_ratio.txt output
ashenflower opened this issue · 4 comments
Hello,
I'm using the tool Control-FREEC to evaluate the CNVs in my data, but I have some doubts about the _ratio.txt file given in output.
As far as I understood by both the paper and the documentation, this file should report the ratio (that, if I'm correct, should be the nr. of reads count from the sample over the nr. of reads count from the control - and not the log2 ratio) for each window, and the related estimated absolute CNs.
Currently, ratios values seem to make sense for my data, given ploidy 2 ( ratio ~1 corresponds to cn of 2, ~0.5 to 1 and so on), but then for some windows I have ratio equal to -1. What does it mean?
EDIT I am also not sure if I am interpretig correctly the ratio. I am using a control sample, and given ploidy =2, I would expect a median ratio ~ 2 for predicted CN of 4, but in some cases I get CNs of 4 for median ratios equal to 7 and 8. How come?
Thank you for any answer.
Dear user,
-1 means "information not available". It is a number and not 'na' to avoid plotting errors.
you are right about your understanding of ratio. it is ~1 for copy-neutral regions. So if ploidy is 2, then ratio of 1 should mean CN=2. However, ratio is calculated per window (or exon), and then smoothed (over the whole segment) to get Median Ratio. and then CN=round(Median Ratio X Ploidy) is calculated. If you set "NoisyData=TRUE" then CN may slightly vary because BAF values in the segment will be taken into account.
Dear @valeu,
Thank you very much for your quick reply! I still have some doubts about the ratios. In the results I am getting, for example I get CN=2 for a Median Ratio of 7 (so the ratio for the whole segment), and I am not providing any information for the BAF calculation, so I don't think it taken into account. Other examples are CN=3 for Median ratio of 4, or CN=4 for Median ratio of 8. Why is that so?

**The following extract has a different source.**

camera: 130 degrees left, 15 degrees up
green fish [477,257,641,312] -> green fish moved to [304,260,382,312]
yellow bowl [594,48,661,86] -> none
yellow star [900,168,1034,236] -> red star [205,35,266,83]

Also, how are the 'N' regions in the genome handled by control-FREEC?
N's will be accounted for if you provide GEM mappability files.

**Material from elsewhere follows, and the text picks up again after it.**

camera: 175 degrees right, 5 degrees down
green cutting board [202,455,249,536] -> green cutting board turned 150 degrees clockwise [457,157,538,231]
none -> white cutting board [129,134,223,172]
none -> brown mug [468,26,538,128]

Can you share the whole file or a large part of it so that I could better visualize the problem?
This is an example from my results:
Chromosome Start End Ratio MedianRatio CopyNumber
NC_000016.10 46380000 46381000 7.02739 8.00749 4
NC_000016.10 46381000 46382000 7.45326 8.00749 4
NC_000016.10 46382000 46383000 7.20728 8.00749 4
NC_000016.10 46383000 46384000 8.81572 8.00749 4
NC_000016.10 46384000 46385000 7.60995 8.00749 4
NC_000016.10 46385000 46386000 7.08909 8.00749 4
NC_000016.10 46386000 46387000 8.28973 8.00749 4
NC_000016.10 46387000 46388000 7.97253 8.00749 4
NC_000016.10 46388000 46389000 7.86441 8.00749 4
NC_000016.10 46389000 46390000 7.87856 8.00749 4
NC_000016.10 46390000 46391000 8.08635 8.00749 4
NC_000016.10 46391000 46392000 8.40486 8.00749 4
NC_000016.10 46392000 46393000 8.25247 8.00749 4
NC_000016.10 46393000 46394000 9.14821 8.00749 4
NC_000016.10 46394000 46395000 8.20969 8.00749 4
NC_000016.10 46395000 46396000 9.00321 8.00749 4
NC_000016.10 46396000 46397000 8.25807 8.00749 4
NC_000016.10 46397000 46398000 6.95637 8.00749 4
NC_000016.10 46398000 46399000 8.23604 8.00749 4
NC_000016.10 46399000 46400000 8.04246 8.00749 4
NC_000016.10 46400000 46401000 7.82838 8.00749 4
NC_000016.10 46401000 46402000 7.75044 8.00749 4
Given ploidy=2 and Median Ratio = 8.00749, I would expect CN to be 8*2=16 , is it correct?
This is my config file:
[general]
chrLenFile = ../GRCh38.p14_genomic.fna.fai
maxThreads = 12
sex=XX
ploidy = 2
window = 1000
[sample]
mateFile = ../freec/sorted-tumor-aln.bam
inputFormat = bam
mateOrientation = FR
[control]
mateFile = ../freec/sorted-normal-aln.bam
inputFormat = bam
mateOrientation = FR
Also,
N's will be accounted for if you provide GEM mappability files.
So, for regions in the reference genome filled in with long sequences of “N” characters, what happens if I don't provide the GEM mappability files?
Sorry for such a long reply, and thank you for your time.